Planning for anything is easier when you know what period you are planning for. Unfortunately, no one has a crystal ball to determine how many years they will spend on this earth- far less in retirement.


Even though planning for retirement necessarily involves making some assumptions, the ultimate goal is to avoid outliving your life savings. Since it is better to die with savings than live without, it follows that it is better to plan for as long a period as possible.


Retirement planners state that you should plan for at least 30 years of retirement, particularly if you retire at or before the age of 60. They cite increasing life expectancy and other retirement risks as reasons to plan for 30 years or more. According to statistics by the Life Insurance Marketing and Research Association, those who retire at 50 may live until 86- a period of 36 years. Statistics like that demonstrate the prudence of planning for a longer period.


Once you plan to retire at or after the age of 65, you may have the latitude to use a shorter planning period. Instead of 30 years, you can plan for 20 years. The basic principle of prudence in retirement planning still applies. It is always better to have more than less.

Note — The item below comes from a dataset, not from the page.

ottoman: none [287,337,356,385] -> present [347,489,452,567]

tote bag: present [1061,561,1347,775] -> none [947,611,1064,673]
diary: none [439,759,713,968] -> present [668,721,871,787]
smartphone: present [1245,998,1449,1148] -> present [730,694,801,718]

Planning for 30 years of retirement regardless has added advantages. Retirement has greater health risks for retirees who cross 70 years of age. Some retirees may also have financial responsibilities, which can compound other retirement risks. It is important to have a buffer for your retirement savings against the risks of inflation and unforeseen expenses. Planning for a long period better insulates your retirement income and savings against expected and unexpected expenses.


The number of years spent in retirement is not the only factor to consider when planning for retirement. If you use a shorter retirement period, you can still provide a retirement savings buffer by factoring inflation risk after your retirement age. Once you use inflation in assessing your retirement needs, planning for a retirement period of 20 to 25 years might be sufficient. That outstrips planning for a much longer period without considering inflation risk.


Generally, you should cater for 20 to 30 years of retirement. It is more important to plan using inflation, particularly if you plan for a period closer to 20 years. When planning for retirement, you must consider that it is better to die with an estate than struggle to survive.